**Directions for this task:**
Your task is to restate the listing word for word without the pictures.

**Task material:**
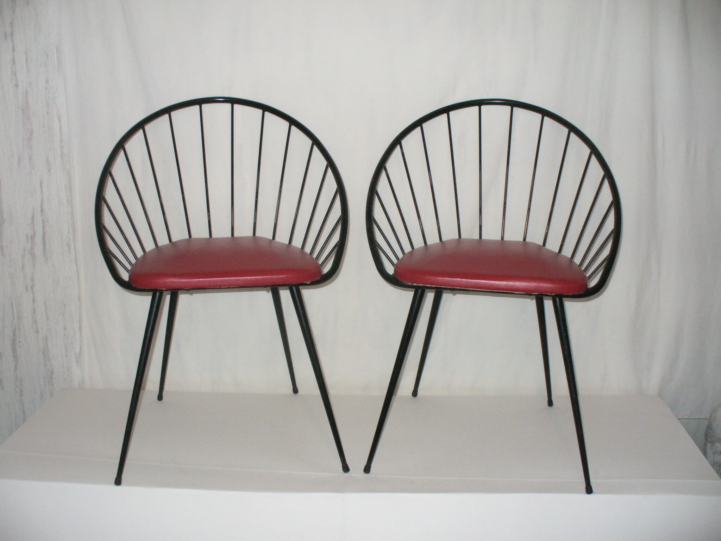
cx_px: 360
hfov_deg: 50.1
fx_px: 771
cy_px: 270
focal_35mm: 37
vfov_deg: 38.7
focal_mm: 6.1
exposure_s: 1/30
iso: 250
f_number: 2.8
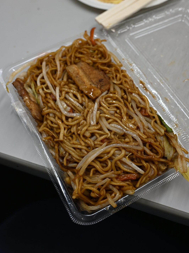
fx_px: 400
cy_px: 113
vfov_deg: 34.9
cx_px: 96
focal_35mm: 55
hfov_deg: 26.6
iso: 560
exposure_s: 1/100
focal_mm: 50
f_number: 6.3
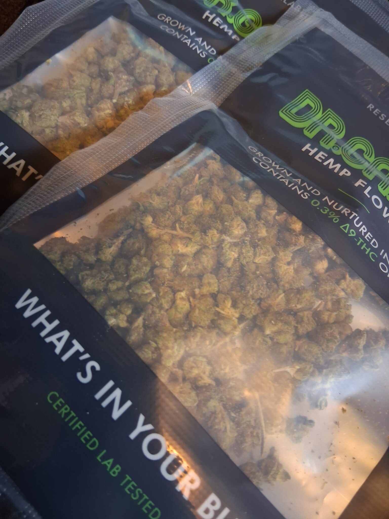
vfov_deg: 67.3
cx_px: 194
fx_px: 390
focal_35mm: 26
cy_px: 260
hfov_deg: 53.1
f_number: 1.8
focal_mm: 3.98
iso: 500
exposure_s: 1/25
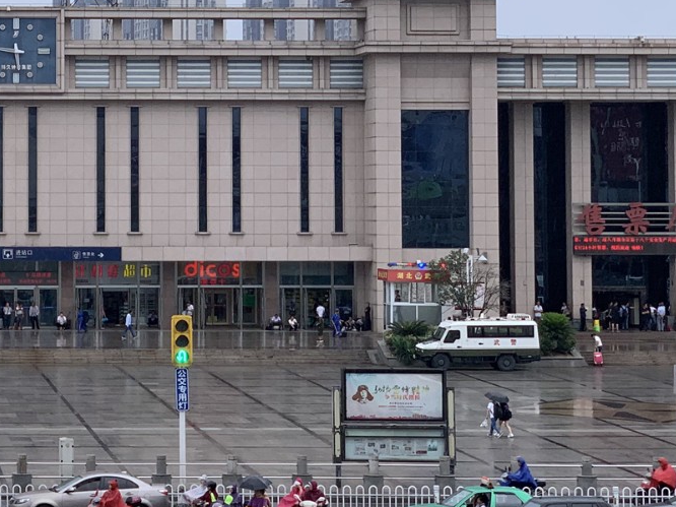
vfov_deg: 11.8
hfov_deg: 15.3
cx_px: -92
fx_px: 2440
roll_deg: -0.6
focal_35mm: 125
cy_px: 111
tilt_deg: +3.8
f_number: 2.4
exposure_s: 1/202
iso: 16
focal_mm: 6
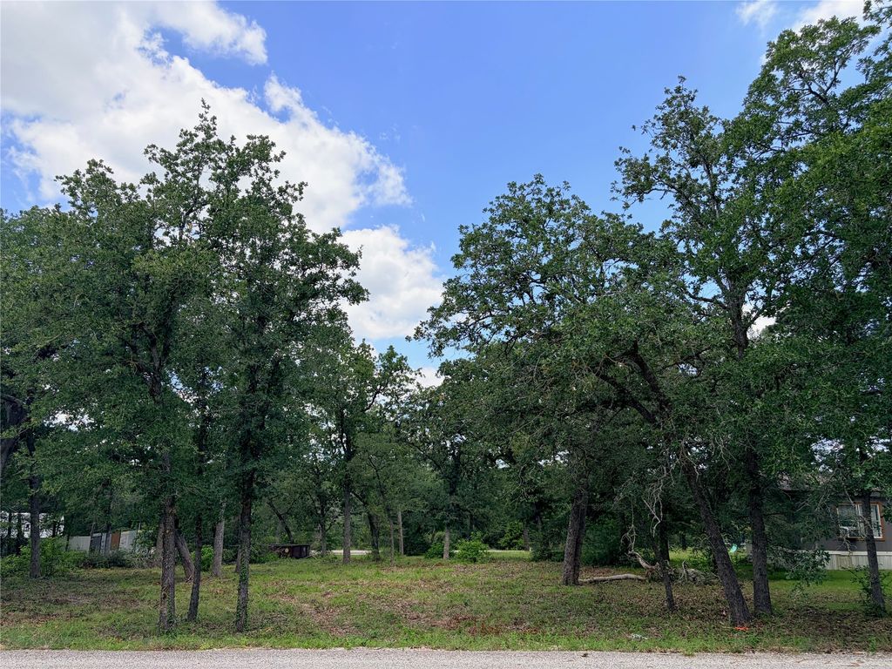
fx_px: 670
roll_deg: -1.3
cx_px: 446
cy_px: 334
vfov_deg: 53.1
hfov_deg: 67.3
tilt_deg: +13.8
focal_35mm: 26
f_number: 1.6
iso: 64
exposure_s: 1/2747
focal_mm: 5.96
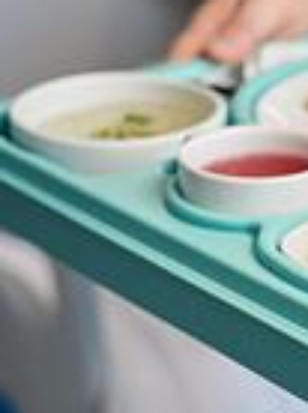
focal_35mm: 123
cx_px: 502
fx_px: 1458
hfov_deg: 11.4
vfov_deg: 16.1
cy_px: 238
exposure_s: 1/250
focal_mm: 43.9
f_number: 2.8
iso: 640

**Task output:**
cx_px: 360
hfov_deg: 50.1
fx_px: 771
cy_px: 270
focal_35mm: 37
vfov_deg: 38.7
focal_mm: 6.1
exposure_s: 1/30
iso: 250
f_number: 2.8
fx_px: 400
cy_px: 113
vfov_deg: 34.9
cx_px: 96
focal_35mm: 55
hfov_deg: 26.6
iso: 560
exposure_s: 1/100
focal_mm: 50
f_number: 6.3
vfov_deg: 67.3
cx_px: 194
fx_px: 390
focal_35mm: 26
cy_px: 260
hfov_deg: 53.1
f_number: 1.8
focal_mm: 3.98
iso: 500
exposure_s: 1/25
vfov_deg: 11.8
hfov_deg: 15.3
cx_px: -92
fx_px: 2440
roll_deg: -0.6
focal_35mm: 125
cy_px: 111
tilt_deg: +3.8
f_number: 2.4
exposure_s: 1/202
iso: 16
focal_mm: 6
fx_px: 670
roll_deg: -1.3
cx_px: 446
cy_px: 334
vfov_deg: 53.1
hfov_deg: 67.3
tilt_deg: +13.8
focal_35mm: 26
f_number: 1.6
iso: 64
exposure_s: 1/2747
focal_mm: 5.96
focal_35mm: 123
cx_px: 502
fx_px: 1458
hfov_deg: 11.4
vfov_deg: 16.1
cy_px: 238
exposure_s: 1/250
focal_mm: 43.9
f_number: 2.8
iso: 640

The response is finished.